This brings us to our last part in the process of responding to the Beauty of God in theology. God, in His love for us, calls us to respond to beauty not only by proclaiming beauty in word, but also producing beauty in deed. This is shown in two ways. First, this shows itself in holiness. Seeing the Beauty of God should inspire us to holy living and loving of others. It should drive us to serving those around us in order to replicate the Beauty of God that we have seen. If your seminary education is not leading you to increased practical holiness, you are an affront to the purpose for which you are supposedly there. Repent or drop out. The second way we produce beauty in response to God’s revelation in theology is by, well, producing beautiful things. We are built in the Image of a God who doesn’t just desire, delight in, and display Beauty, but a God who also makes Beauty. The longer I live, the more I am convinced that everyone has some creative ability in them. Of course this will look different in all of us, but we all have it. Find it. Do it well. Do it often. And do it as a response to the Beauty that is around you in both God and Creation.

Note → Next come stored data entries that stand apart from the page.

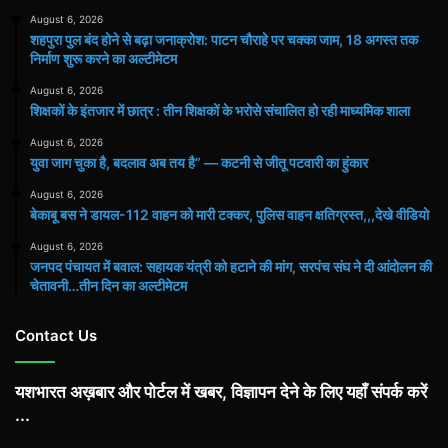
August 6, 2026
शहपुरा पुल बंद होने से बढ़ा जनाक्रोश: पाटन चौराहे पर चक्का जाम, 18 अगस्त तक
निर्माण शुरू करने का अल्टीमेटम
August 6, 2026
शिक्षकों के इंतजार में छात्र : तीन शिक्षकों के भरोसे संचालित हो रही माध्यमिक शाला
August 6, 2026
युवा जाग चुका है, बदलाव अब तय है” — कटनी से जीतू पटवारी का हुंकार
August 6, 2026
बेकाबू बस ने डायल-112 वाहन को मारी टक्कर, पुलिस वाहन क्षतिग्रस्त,,,देखे वीडियो
August 6, 2026
जनपद पंचायत में बवाल: सहायक यंत्री को हटाने की मांग, सरपंच संघ ने दी आंदोलन की
चेतावनी…तीन दिन का अल्टीमेटम
Contact Us
यशभारत अख़बार और पोर्टल में खबर, विज्ञापन देने के लिए यहाँ संपर्क करें
...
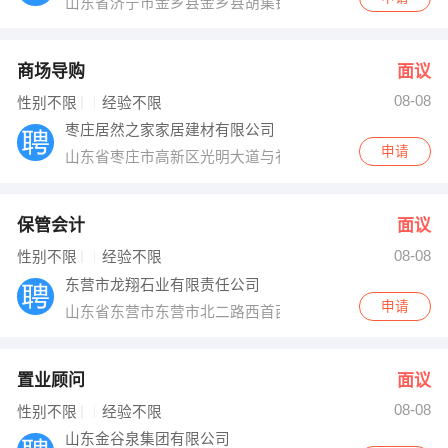
山东省济宁市金乡县金乡县胡集镇济宁化学工业开发区
商场导购
面议
08-08
性别不限
经验不限
枣庄居然之家家居建材有限公司
申请
山东省枣庄市高新区光明大道与祁连山路交界处
保管会计
面议
08-08
性别不限
经验不限
东营市龙翔石业有限责任公司
申请
山东省东营市东营市北二路西首西郊现代服务区
置业顾问
面议
08-08
性别不限
经验不限
山东金谷泉集团有限公司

Seminary should not terminate on itself. It should spur you to create! You are built in the image of a Creator God! You have not only the ability but — I fully believe — the responsibility as well to bring forth more beauty in this world and further participate in God’s “re-knitting” of the broken strands of this universe.
May I challenge all of us, in this season of Advent and reflection, to press in and seek the complexities of Who this God is and how He has revealed Himself? Understanding the Beauty of God in theology is of the utmost importance to the Christian, because His Beauty is completely pointless. It can’t be manipulated, used, or abused. It can only be enjoyed. Something I’ve learned over time: whenever spirituality of any kind goes awry and goes off track, the Beauty of God is one of the first things to go. The inability to accept the mysterious complexities of God is the beginning of all heresy. You can’t have a right enjoyment of the Beauty of God and be a legalist, libertine (someone who abuses grace), or a hypocrite. Seeking to enjoy the Beauty of God is a guard against all these things.
In my reading on this topic, my favorite resource I found was from a Catholic theologian named John Navone. He says in his book Toward a Theology of Beauty that Christian theologians (which I would argue should be all of us) are people given the task of articulating and putting into words how everything in life is given to us by God. Navone calls this the “givenness” of life and selfhood. This means that all of life is grace – unmerited favor; and that even things that are usually seen as secular (types of visual art, media, culture, jobs, and types of “non-Christian” music) are actually things that “mediate the mystery of the dawn of Christ’s Kingdom, as epiphanies or manifestations of grace. We as theologians are charged with the task of ushering in and articulating the mysteries of beauty which we will rest in forever.” That’s amazing. “Theology” is the study of these “mysteries of beauty” that we then articulate to the world around us. He goes on to say that “Theologians are engaged in a dialogue, not only with their public, but with the object of their contemplation.” In this time that the Church has historically set aside to reflect upon the incarnated living Word of God, may I plead with all of us to spend some time, even in the midst of intense cramming, to reflect upon the study of the inspired written Word of God.
Contemplate this God. Contemplate His revelation. Enjoy this revelation. Enjoy this God. Repeat. Happy Advent.